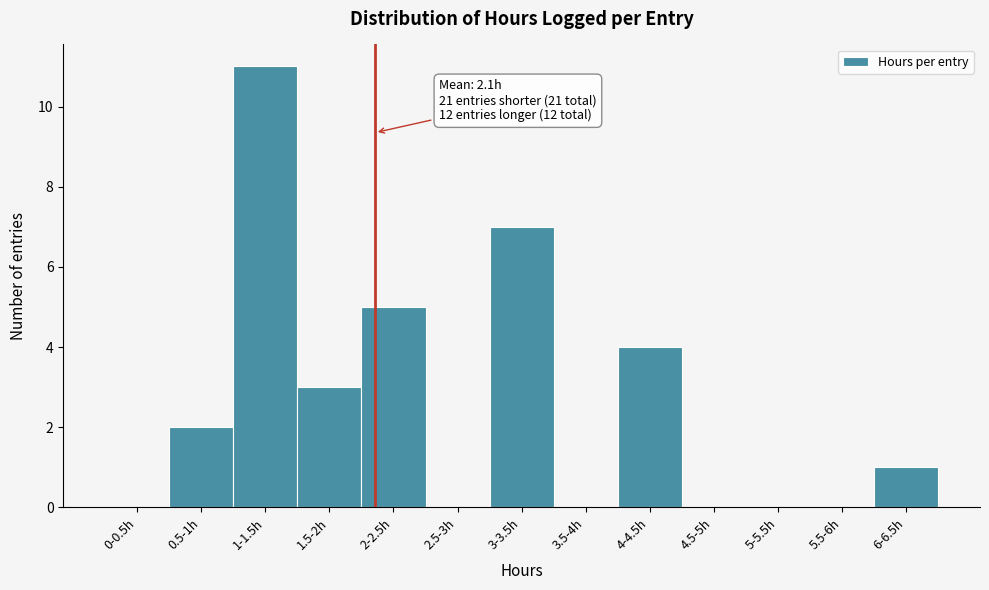

Reading left to right, extract all data points from this chart.

0-0.5h=0	0.5-1h=2	1-1.5h=11	1.5-2h=3	2-2.5h=5	2.5-3h=0	3-3.5h=7	3.5-4h=0	4-4.5h=4	4.5-5h=0	5-5.5h=0	5.5-6h=0	6-6.5h=1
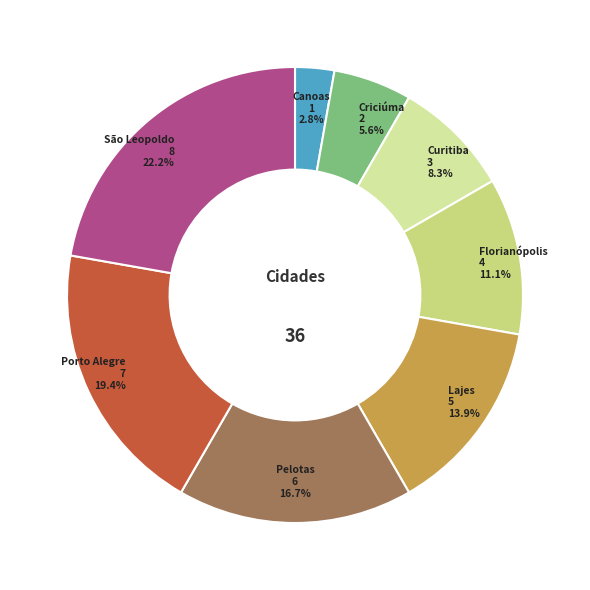

What is the smallest slice in the pie chart?

Canoas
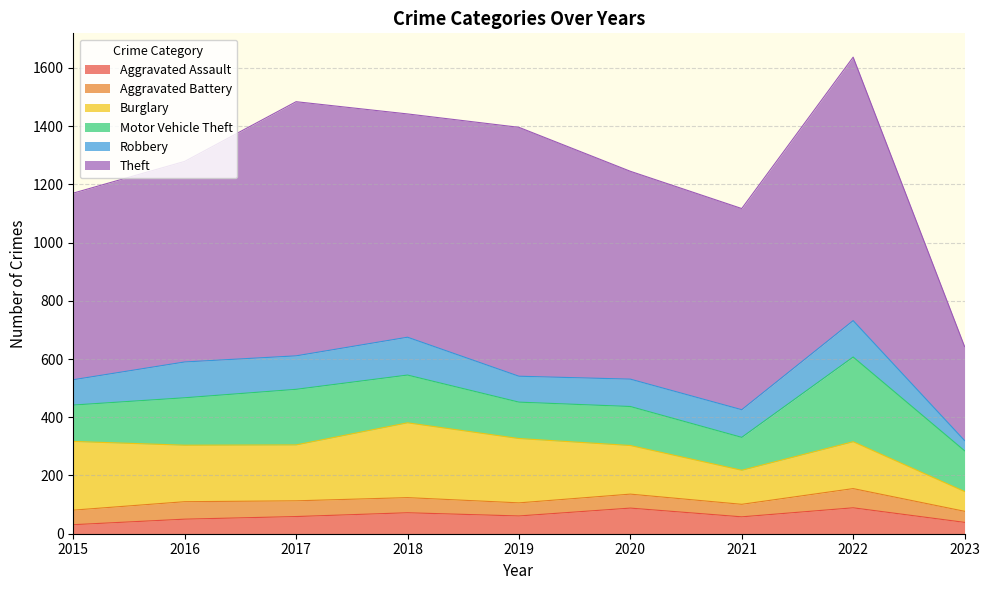

True or false: Motor Vehicle Theft and Aggravated Assault cross at least once.

False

:: About this exercise ::
Copy the text lines of the data above verbatim, preserving their order, spacing, and tab separators. Omit the pictures from the output.

:: Result of this exercise ::
Reading left to right, extract all data points from this chart.

0-0.5h=0	0.5-1h=2	1-1.5h=11	1.5-2h=3	2-2.5h=5	2.5-3h=0	3-3.5h=7	3.5-4h=0	4-4.5h=4	4.5-5h=0	5-5.5h=0	5.5-6h=0	6-6.5h=1

What is the smallest slice in the pie chart?

Canoas

True or false: Motor Vehicle Theft and Aggravated Assault cross at least once.

False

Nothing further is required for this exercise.